Gradient-based meta-learning and hyperparameter optimization have seen significant progress recently, enabling practical end-to-end training of neural networks together with many hyperparameters. Nevertheless, existing approaches are relatively expensive as they need to compute second-order derivatives and store a longer computational graph. This cost prevents scaling them to larger network architectures. We present EvoGrad, a new approach to meta-learning that draws upon evolutionary techniques to more efficiently compute hypergradients. EvoGrad estimates hypergradient with respect to hyperparameters without calculating second-order gradients, or storing a longer computational graph, leading to significant improvements in efficiency. We evaluate EvoGrad on three substantial recent meta-learning applications, namely cross-domain few-shot learning with feature-wise transformations, noisy label learning with Meta-Weight-Net and low-resource cross-lingual learning with meta representation transformation. The results show that EvoGrad significantly improves efficiency and enables scaling meta-learning to bigger architectures such as from ResNet10 to ResNet34.

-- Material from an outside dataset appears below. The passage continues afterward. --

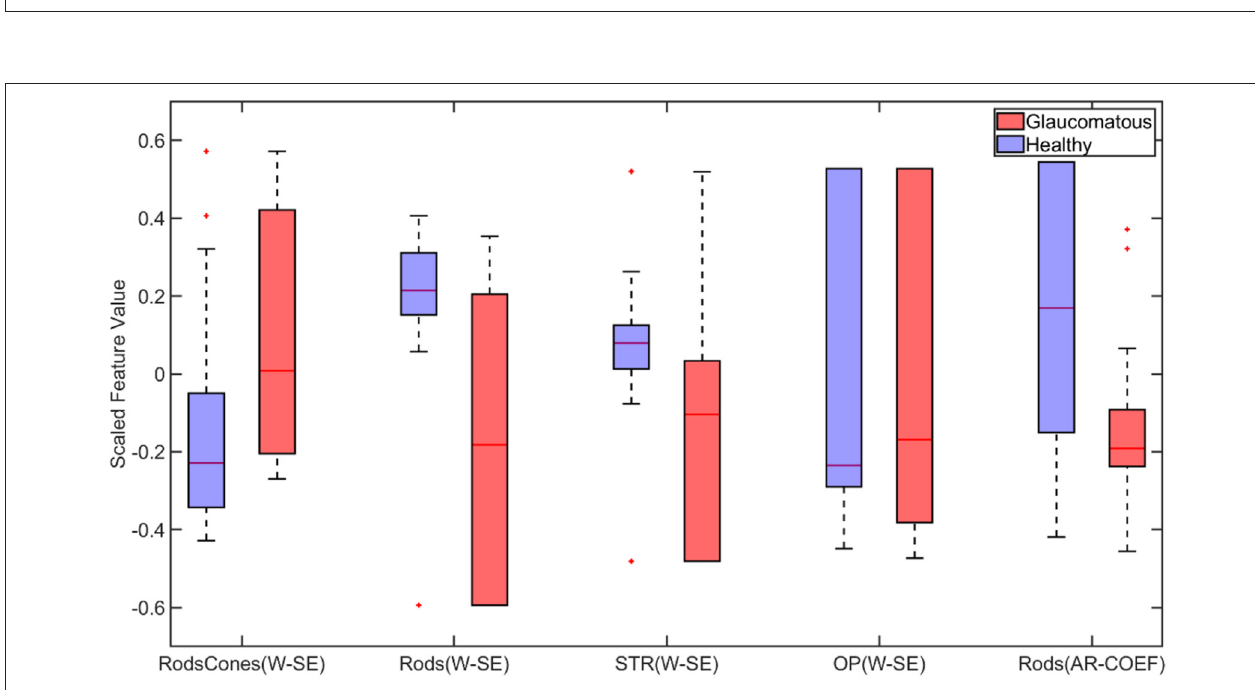
FIGURE 5 | Box plot of wavelet-based features selected by Minimum Redundancy and Maximum Relevance (MRMR) feature selection algorithm for binary classification (W-SE, Wavelet based Shannon Entropy; AR-COEF, Autoregressive Coefficient). On each box, the central mark indicates the median, and the bottom and top edges of the box indicate the 25th and 75th percentiles, respectively. The whiskers extend to the most extreme data points not considered outliers, and the outliers are plotted individually using the “+” marker symbol.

This repository provides implementation for the experiments mentioned in the paper:
- Illustration using a 1-dimensional problem
- Rotation transformation
- Cross-domain few-shot classification via learned feature-wise transformation
- Label noise with MetaWeightNet
- Low-resource cross-lingual learning with MetaXL
The following libraries are generally needed for the experiments:
- PyTorch
- Higher
- Matplotlib
- Numpy
- Sklearn
- Tqdm
The versions and any additional libraries depend on the sub-problem (further details mentioned there).
If you find this useful for your research, please consider citing:
@inproceedings{bohdal2021evograd,
title={EvoGrad: Efficient Gradient-Based Meta-Learning and Hyperparameter Optimization},
author={Bohdal, Ondrej and Yang, Yongxin and Hospedales, Timothy},
booktitle={Advances in Neural Information Processing Systems},
year={2021}
}
This work was supported in part by the EPSRC Centre for Doctoral Training in Data Science, funded by the UK Engineering and Physical Sciences Research Council (grant EP/L016427/1) and the University of Edinburgh.